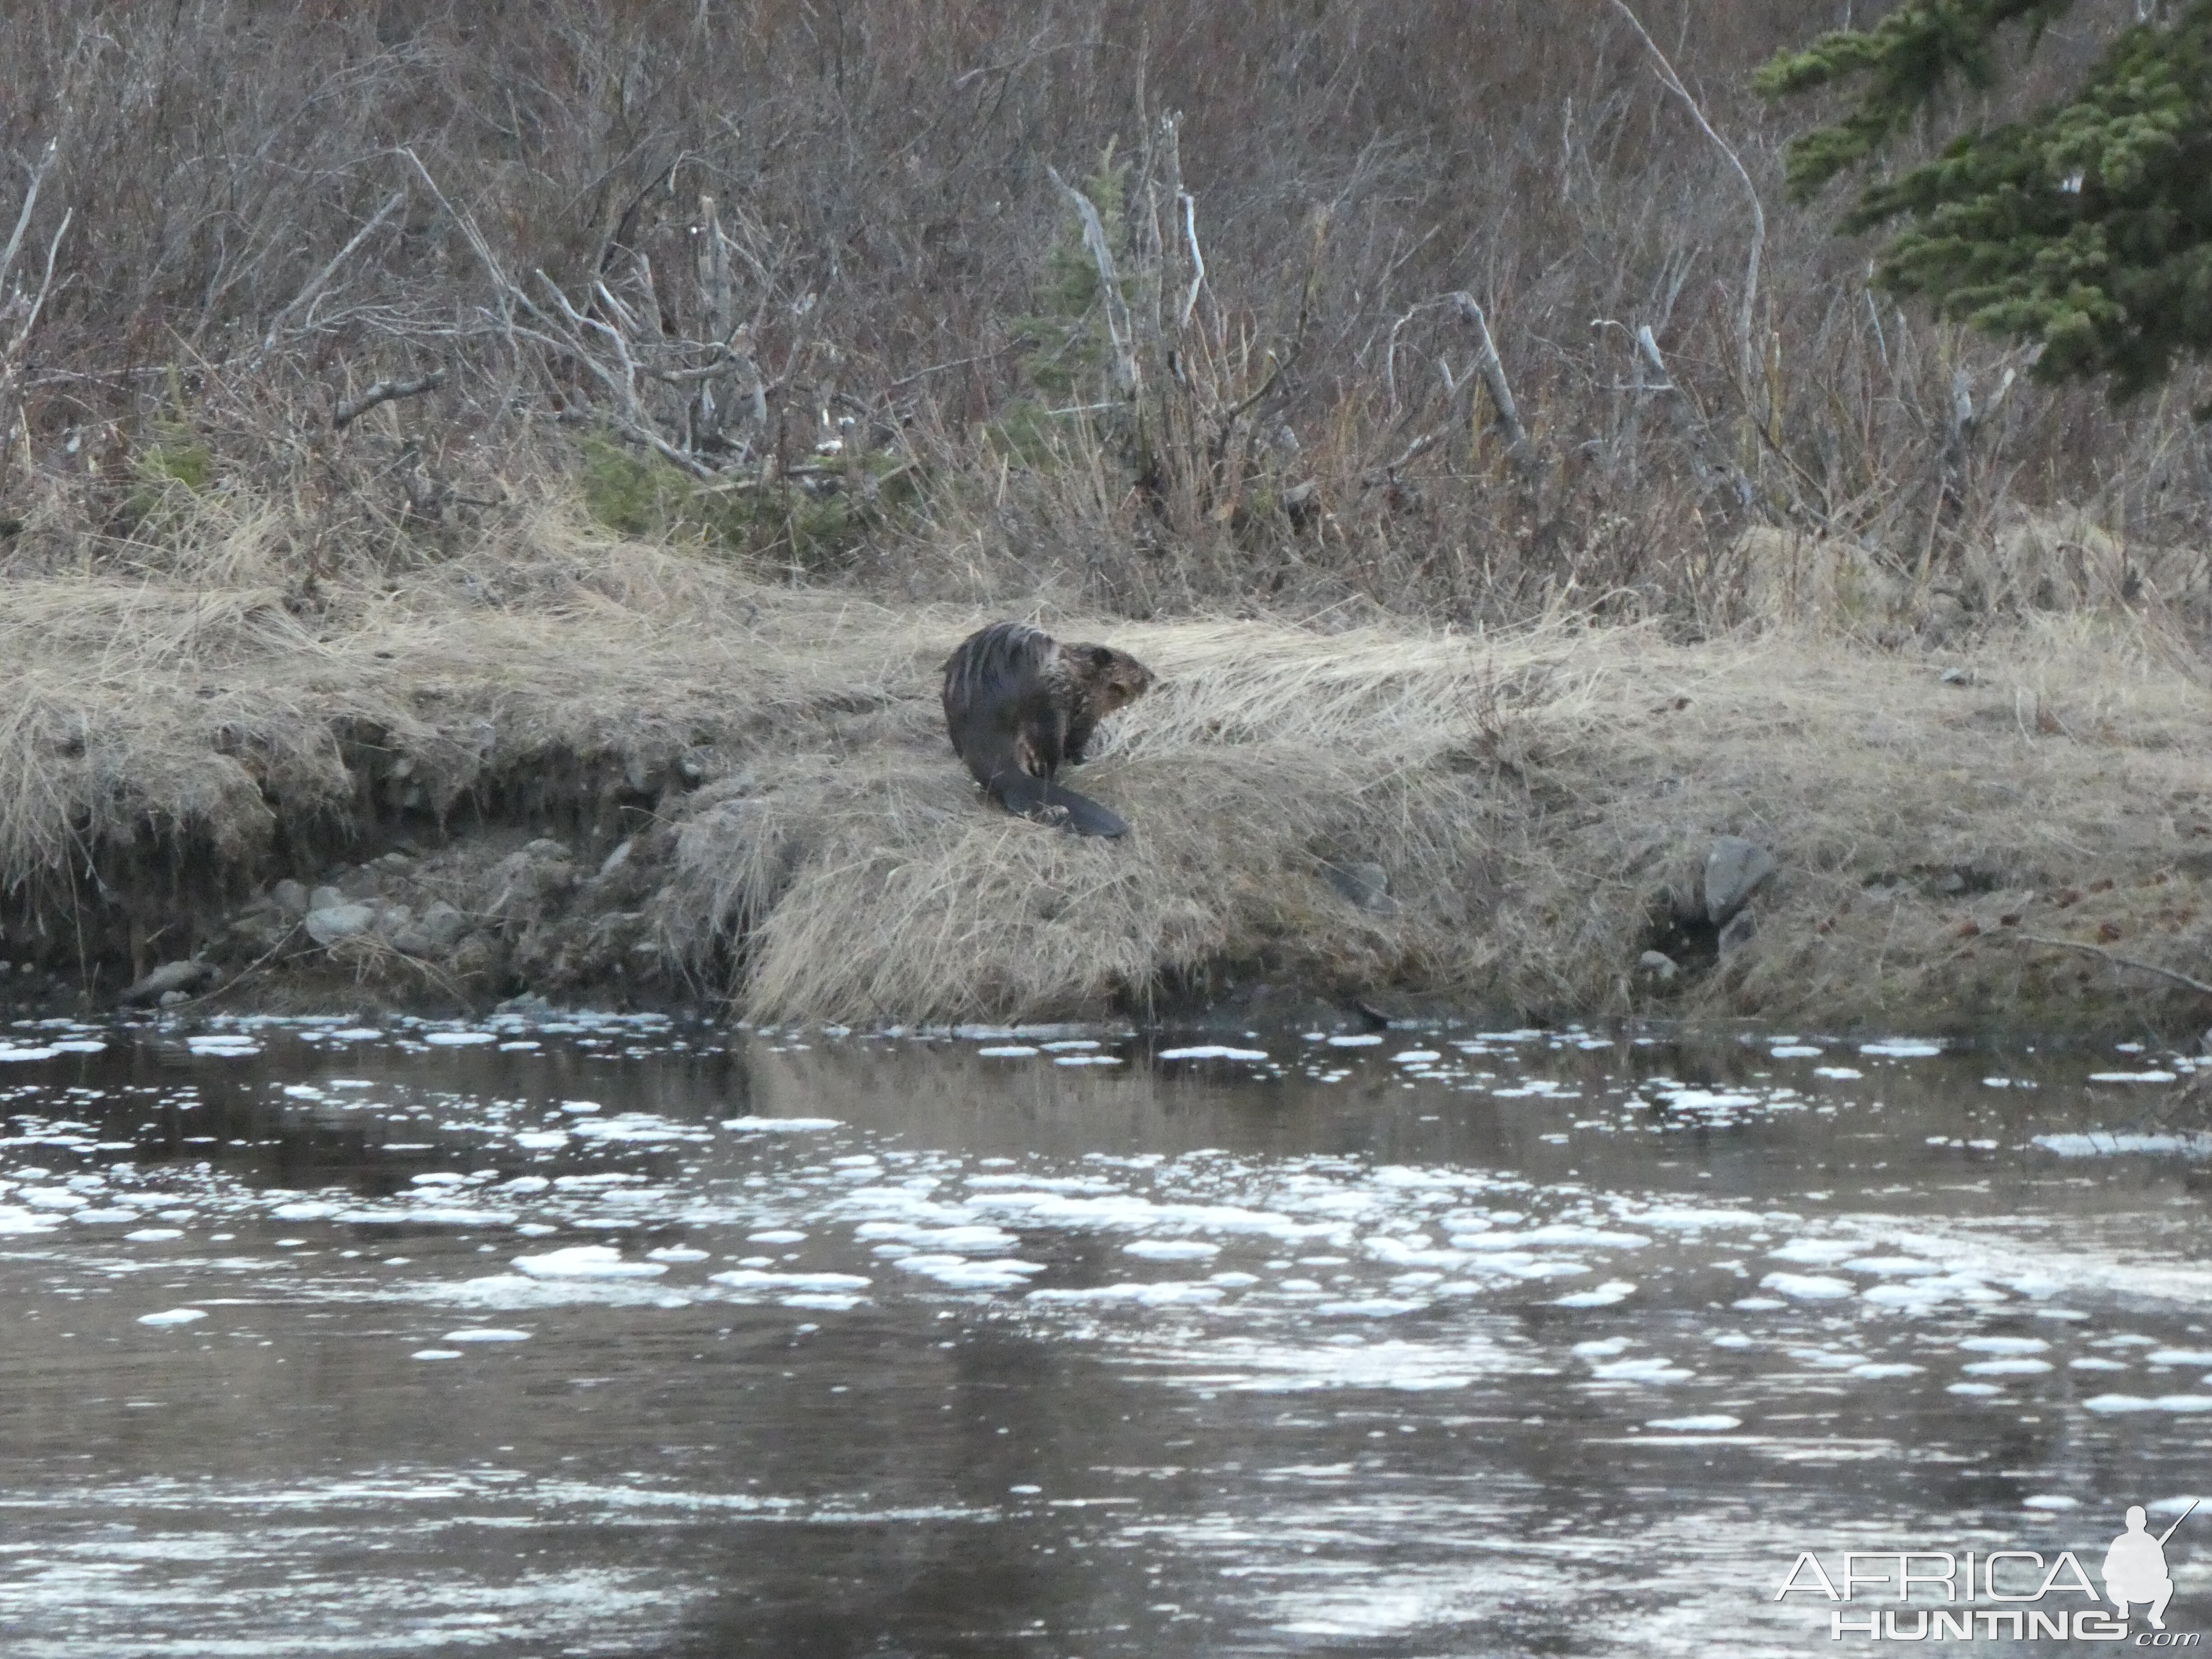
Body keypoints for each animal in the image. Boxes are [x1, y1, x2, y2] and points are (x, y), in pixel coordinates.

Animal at [942, 623, 1159, 836]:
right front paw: (1085, 759)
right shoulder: (1084, 708)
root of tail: (1003, 772)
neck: (1078, 669)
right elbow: (1077, 740)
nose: (1153, 676)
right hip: (1049, 718)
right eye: (1133, 663)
------------------------------------------------
◆ What you should do ◆
Pick out the lines above that hold the string "right" and show them.

◆ Problem solution ◆
right front paw: (1085, 759)
right shoulder: (1084, 708)
right elbow: (1077, 740)
right hip: (1049, 718)
right eye: (1133, 663)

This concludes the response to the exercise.